Extracted records:
● ● ●
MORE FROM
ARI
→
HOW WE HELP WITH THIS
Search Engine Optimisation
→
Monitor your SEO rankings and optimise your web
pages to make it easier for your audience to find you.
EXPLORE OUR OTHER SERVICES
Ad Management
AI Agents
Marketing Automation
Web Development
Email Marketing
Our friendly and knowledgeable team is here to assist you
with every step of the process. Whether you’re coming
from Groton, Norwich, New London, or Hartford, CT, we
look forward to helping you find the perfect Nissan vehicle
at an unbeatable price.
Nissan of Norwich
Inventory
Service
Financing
● ● ●
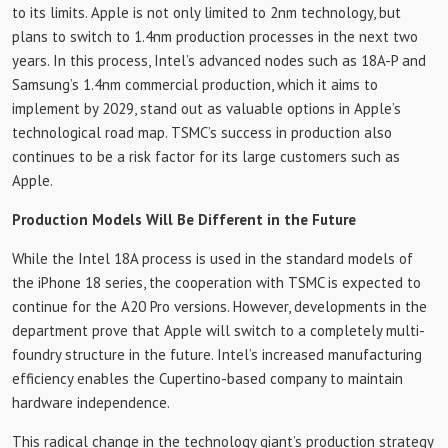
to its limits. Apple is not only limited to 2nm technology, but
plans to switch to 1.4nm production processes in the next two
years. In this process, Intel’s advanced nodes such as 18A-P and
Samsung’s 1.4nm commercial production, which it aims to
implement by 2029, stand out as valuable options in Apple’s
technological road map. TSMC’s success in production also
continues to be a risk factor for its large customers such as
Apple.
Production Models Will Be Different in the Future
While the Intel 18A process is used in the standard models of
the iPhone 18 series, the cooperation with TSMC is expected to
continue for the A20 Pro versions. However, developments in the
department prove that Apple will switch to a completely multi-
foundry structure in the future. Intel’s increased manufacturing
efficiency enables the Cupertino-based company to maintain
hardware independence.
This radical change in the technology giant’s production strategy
● ● ●
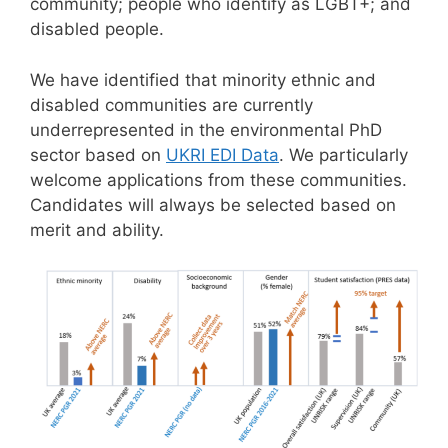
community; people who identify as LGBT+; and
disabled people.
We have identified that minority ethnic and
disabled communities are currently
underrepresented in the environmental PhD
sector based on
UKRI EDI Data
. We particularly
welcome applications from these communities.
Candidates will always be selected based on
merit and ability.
● ● ●
» WORK REQUIRED
Look through the entries for lines containing the word "Marketing" and return each one.

» WRITTEN RESPONSE
Marketing Automation
Email Marketing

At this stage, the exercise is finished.